Software & Data Management
The proprietary NanoIR Software Suite provides intuitive workflow-driven operation—from automated tip approach and laser alignment to region-of-interest (ROI) selection, spectral stitching, and multivariate analysis. Spectral libraries (e.g., Hummel Polymer, Sadtler IR) are embedded for rapid peak assignment. All raw interferograms, PTIR amplitude/phase traces, AFM topography, and thermal decay curves are stored in vendor-neutral HDF5 format with metadata tags (wavelength, laser power, dwell time, cantilever parameters). Batch processing supports PCA, cluster analysis, and false-color chemical mapping. Export options include CSV, MATLAB .mat, and standardized JCAMP-DX files for third-party spectral interpretation tools.
Applications
- Identification of chemical heterogeneity in polymer blends, coatings, and microplastics at sub-100 nm scale
- Failure analysis of delaminated interfaces in semiconductor packaging and OLED devices
- In situ thermal conductivity mapping of phase-change materials and thermoelectric thin films
- Structural characterization of amyloid fibrils, lipid rafts, and protein aggregates in cryo-prepared biological sections
- Correlative nanoscale analysis combining IR spectroscopy, nanomechanics, and thermal diffusivity in battery electrode cross-sections
- Quality control of pharmaceutical amorphous dispersions and crystallinity distribution in tablet films
FAQ
What distinguishes PTIR from scattering-type SNOM (s-SNOM)?

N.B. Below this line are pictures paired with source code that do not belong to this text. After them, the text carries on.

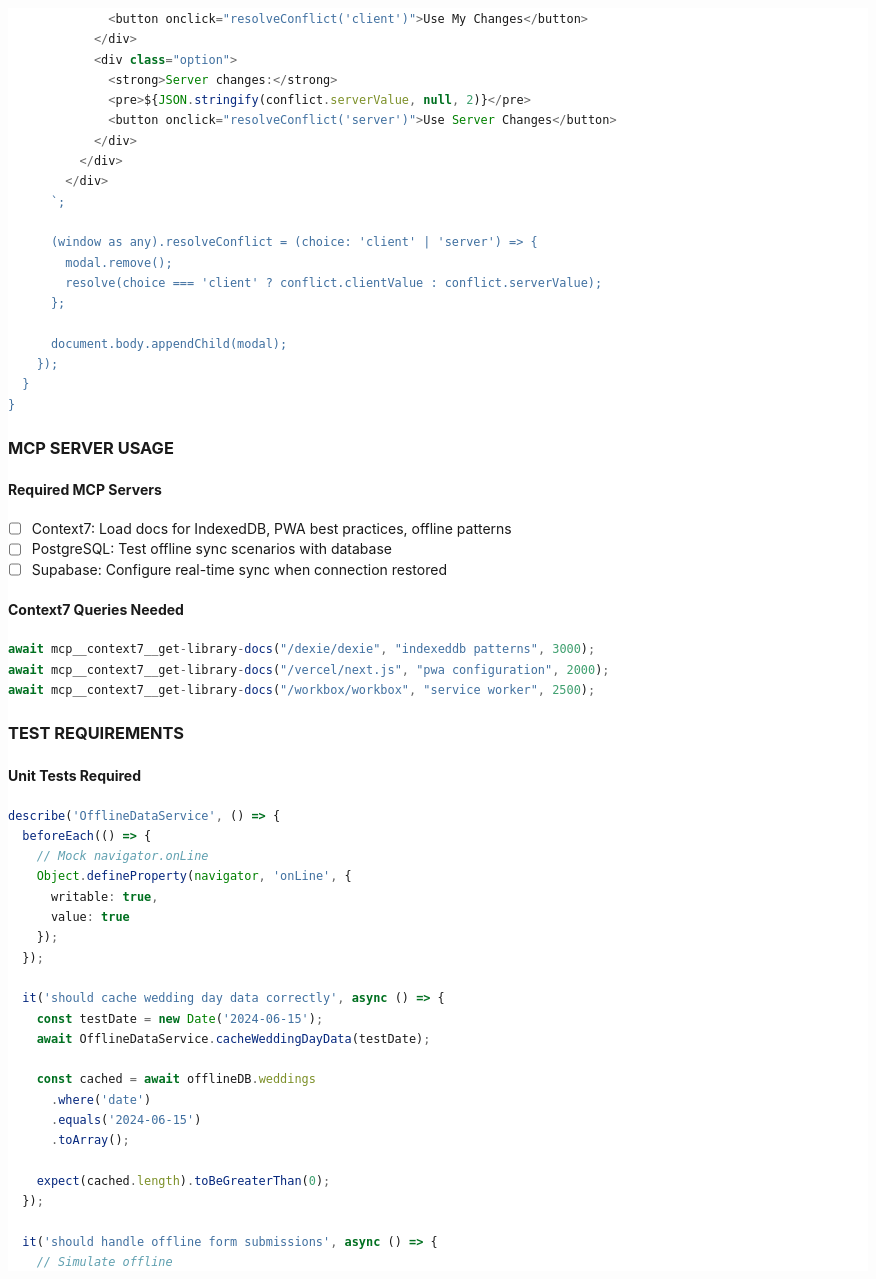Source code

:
 ```typescript
              <button onclick="resolveConflict('client')">Use My Changes</button>
            </div>
            <div class="option">
              <strong>Server changes:</strong>
              <pre>${JSON.stringify(conflict.serverValue, null, 2)}</pre>
              <button onclick="resolveConflict('server')">Use Server Changes</button>
            </div>
          </div>
        </div>
      `;
      
      (window as any).resolveConflict = (choice: 'client' | 'server') => {
        modal.remove();
        resolve(choice === 'client' ? conflict.clientValue : conflict.serverValue);
      };
      
      document.body.appendChild(modal);
    });
  }
}
```

### MCP SERVER USAGE

#### Required MCP Servers
- [ ] Context7: Load docs for IndexedDB, PWA best practices, offline patterns
- [ ] PostgreSQL: Test offline sync scenarios with database
- [ ] Supabase: Configure real-time sync when connection restored

#### Context7 Queries Needed
```typescript
await mcp__context7__get-library-docs("/dexie/dexie", "indexeddb patterns", 3000);
await mcp__context7__get-library-docs("/vercel/next.js", "pwa configuration", 2000);
await mcp__context7__get-library-docs("/workbox/workbox", "service worker", 2500);
```

### TEST REQUIREMENTS

#### Unit Tests Required
```typescript
describe('OfflineDataService', () => {
  beforeEach(() => {
    // Mock navigator.onLine
    Object.defineProperty(navigator, 'onLine', {
      writable: true,
      value: true
    });
  });

  it('should cache wedding day data correctly', async () => {
    const testDate = new Date('2024-06-15');
    await OfflineDataService.cacheWeddingDayData(testDate);
    
    const cached = await offlineDB.weddings
      .where('date')
      .equals('2024-06-15')
      .toArray();
      
    expect(cached.length).toBeGreaterThan(0);
  });

  it('should handle offline form submissions', async () => {
    // Simulate offline
```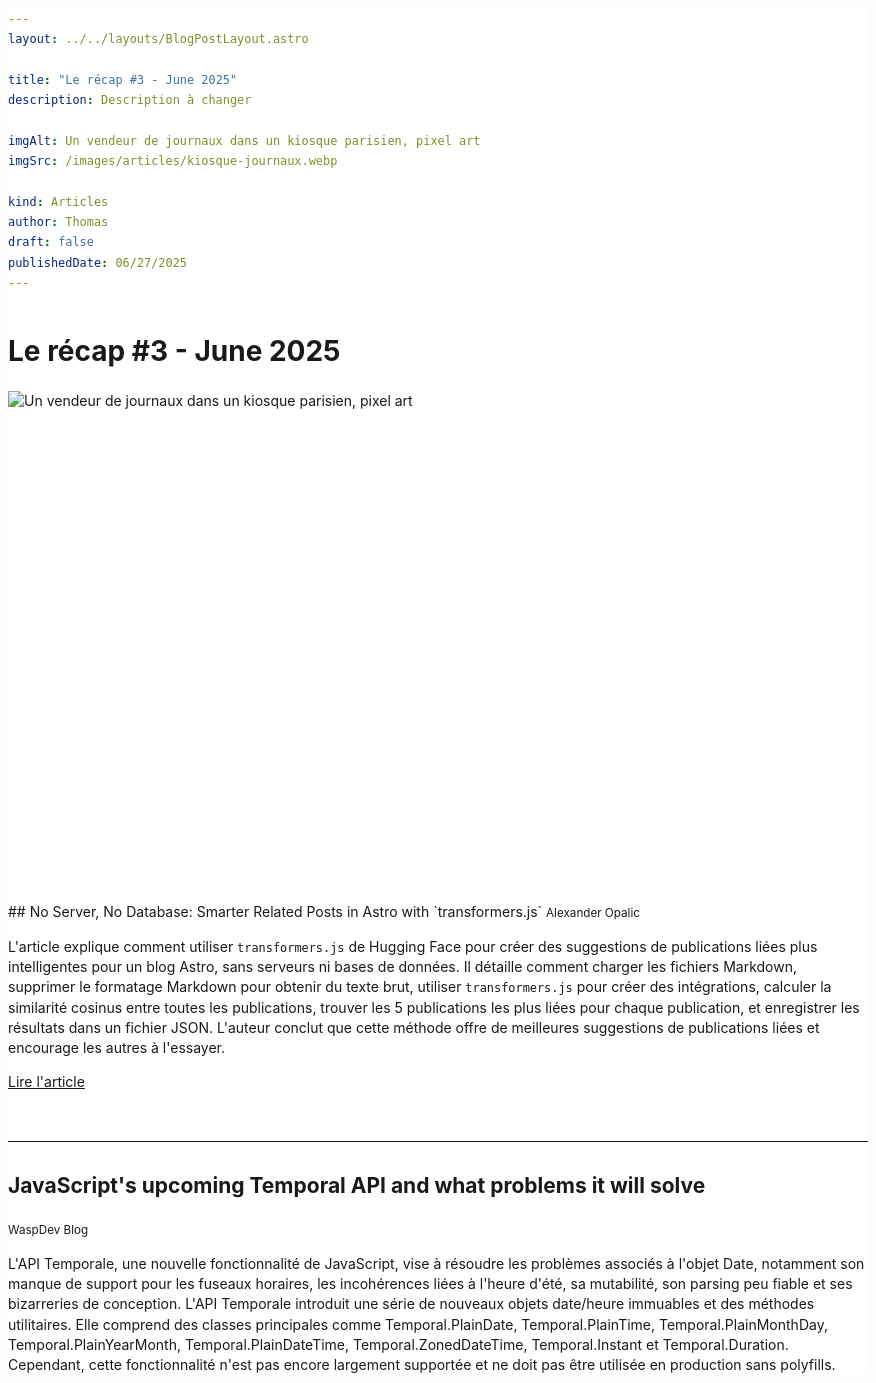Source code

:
 ```yaml
---
layout: ../../layouts/BlogPostLayout.astro

title: "Le récap #3 - June 2025"
description: Description à changer

imgAlt: Un vendeur de journaux dans un kiosque parisien, pixel art
imgSrc: /images/articles/kiosque-journaux.webp

kind: Articles
author: Thomas
draft: false
publishedDate: 06/27/2025
---
```

    
# Le récap #3 - June 2025

<img src="/images/articles/kiosque-journaux.webp" alt="Un vendeur de journaux dans un kiosque parisien, pixel art" style="aspect-ratio: 1792 / 1024; object-fit: cover; width: 100%; display: block; object-position: top" />

<br>
## No Server, No Database: Smarter Related Posts in Astro with `transformers.js`
<small>Alexander Opalic</small>
        
L'article explique comment utiliser `transformers.js` de Hugging Face pour créer des suggestions de publications liées plus intelligentes pour un blog Astro, sans serveurs ni bases de données. Il détaille comment charger les fichiers Markdown, supprimer le formatage Markdown pour obtenir du texte brut, utiliser `transformers.js` pour créer des intégrations, calculer la similarité cosinus entre toutes les publications, trouver les 5 publications les plus liées pour chaque publication, et enregistrer les résultats dans un fichier JSON. L'auteur conclut que cette méthode offre de meilleures suggestions de publications liées et encourage les autres à l'essayer.

        
[Lire l'article](https://alexop.dev/posts/semantic-related-posts-astro-transformersjs/)
        
<br>
        
---
## JavaScript's upcoming Temporal API and what problems it will solve
<small>WaspDev Blog</small>
        
L'API Temporale, une nouvelle fonctionnalité de JavaScript, vise à résoudre les problèmes associés à l'objet Date, notamment son manque de support pour les fuseaux horaires, les incohérences liées à l'heure d'été, sa mutabilité, son parsing peu fiable et ses bizarreries de conception. L'API Temporale introduit une série de nouveaux objets date/heure immuables et des méthodes utilitaires. Elle comprend des classes principales comme Temporal.PlainDate, Temporal.PlainTime, Temporal.PlainMonthDay, Temporal.PlainYearMonth, Temporal.PlainDateTime, Temporal.ZonedDateTime, Temporal.Instant et Temporal.Duration. Cependant, cette fonctionnalité n'est pas encore largement supportée et ne doit pas être utilisée en production sans polyfills.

PTIR does not rely on scattered near-field signals, eliminating interference from tip geometry and background scattering—making it more robust for quantitative absorption measurements.
Can the Nano-IR perform depth profiling?
While inherently surface-sensitive (~10–50 nm penetration depending on material and wavelength), sequential AFM-based sectioning combined with PTIR enables quasi-3D chemical reconstruction.
Is vacuum operation required?
No—measurements are performed in air or controlled nitrogen environments; no ultra-high vacuum or cryogenic stages are needed.
How is spectral calibration verified?
Calibration is traceable to NIST-standard reference materials (e.g., polystyrene film), with routine verification using characteristic carbonyl and aromatic C–H bands.
Does the system support time-resolved thermal analysis?
Yes—by modulating laser pulse frequency and analyzing cantilever thermal relaxation dynamics, users can extract local thermal diffusivity and interfacial thermal resistance values.